Assessing clinical relevance
The linchpin of this whole fit-for-purpose process is the purpose. In clinical applications, the most accurate measurement using the most repeatable task is useless if it doesn’t provide information about the disease of interest.
A fit-for-purpose speech feature in clinical speech analytics should measure something that is known to be impacted by the disease, and should change with the disease while remaining fairly stable from day to day. To give a concrete example, let’s compare two speech features that could be used to track progression of amyotrophic lateral sclerosis (ALS): speaking rate and the Hammarberg Index. Speaking rate is a measurement of how quickly a person is speaking. The Hammarberg Index quantifies the loudness difference between high and low frequencies in the speech recording.
Speaking rate is a fit-for-purpose speech feature because the etiology of ALS gives us reason to believe that speaking rate should slow as bulbar symptoms secondary to ALS progress, and scientific literature supports this. We also know, from our own data collection in ALS, that speaking rate derived from read sentences has a reliability of 0.97 (on a scale from 0 to 1). This tells us that speaking rate is clinically relevant to ALS, and that the way we are measuring speaking rate is stable from day to day in the absence of disease progression.
On the other hand, the neuroscience of ALS does not make any predictions about whether or how the Hammarberg Index should change as the disease progresses. Furthermore, the Hammarberg Index, when extracted from the same set of read sentences, has a reliability of 0.63, which means that your Hammarberg Index can change from one day to the next for many reasons other than disease progression.
A path forward
The path to better speech endpoints isn’t easy, but the process is straightforward.
To choose what to measure, look to the disease’s etiology. If you are measuring Parkinson’s disease, talk to a neurologist or a speech language pathologist who works with dysarthria or review the decades of literature on the topic; then select a “short list” of features that are connected directly to the disease. This lets you reduce the number of features that you measure and check that the results make clinical sense. We like to call this hypothesis-driven feature selection.
To choose how to measure it, select a constrained task, and dial the cognitive load to the right level for the clinical population (take a look at our task graphic — cognitive load is on the y-axis, from low to high).
Finally, check your work! Take a few repeated measurements from the clinical group and some healthy controls. Make sure that the features correlate well with the aspect of the disease you’re trying to measure, and make sure that the features are repeatable.
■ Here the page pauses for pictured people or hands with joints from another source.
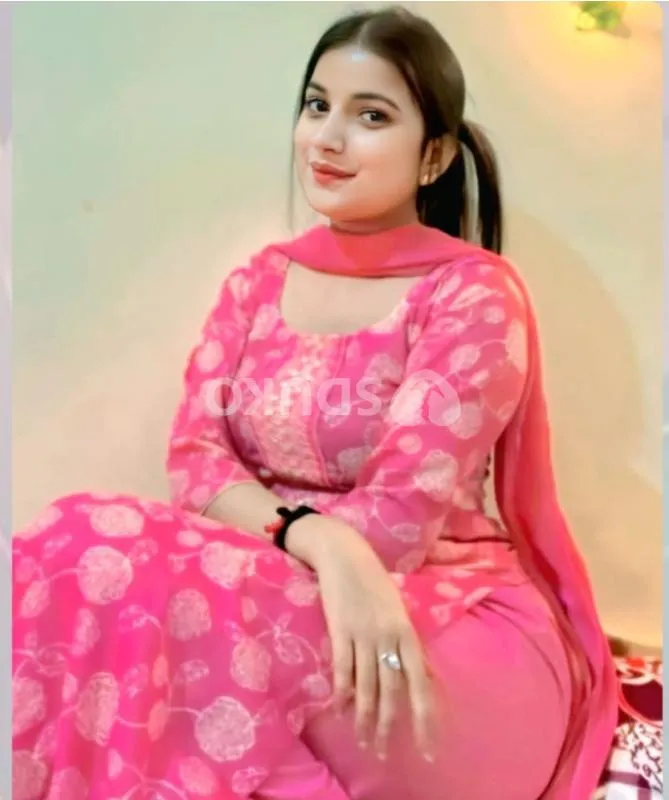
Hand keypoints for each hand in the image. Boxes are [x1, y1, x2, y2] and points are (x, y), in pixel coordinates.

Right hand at [288, 515, 437, 762]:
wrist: (345, 555)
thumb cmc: (375, 582)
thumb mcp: (399, 610)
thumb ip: (407, 644)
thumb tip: (422, 677)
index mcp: (408, 633)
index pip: (421, 683)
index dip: (425, 717)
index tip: (427, 746)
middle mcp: (388, 637)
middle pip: (392, 691)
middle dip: (391, 726)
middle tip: (386, 756)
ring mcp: (363, 634)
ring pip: (366, 686)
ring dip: (365, 718)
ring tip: (364, 743)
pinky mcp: (339, 630)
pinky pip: (341, 669)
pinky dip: (341, 692)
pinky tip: (340, 711)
Proponents of AI for clinical speech applications take a different approach. Rather than relying on a small number of clinical features, they use supervised learning on hundreds or thousands of features to develop predictive models that classify patients by disease or predict disease severity. At face value, this is appealing because the approach takes the clinician out of the loop and simply lets the data do the talking. But these models do not generalize well to new datasets. The reason, as we highlight in our Digital Biomarkers paper, is that variability in these high-dimensional feature sets combined with small sample sizes results in overfitting. To responsibly make use of data-driven approaches, the clinical speech community must develop more robust clinically-relevant features. These features and large clinical speech corpora will eventually have a profound impact on the field. But we are not yet ready to rely strictly on data-driven supervised learning models.
By working together as a community to validate our endpoints, we can do our part to head off the replication crisis that plagues not only clinical speech science, but the behavioral sciences more broadly.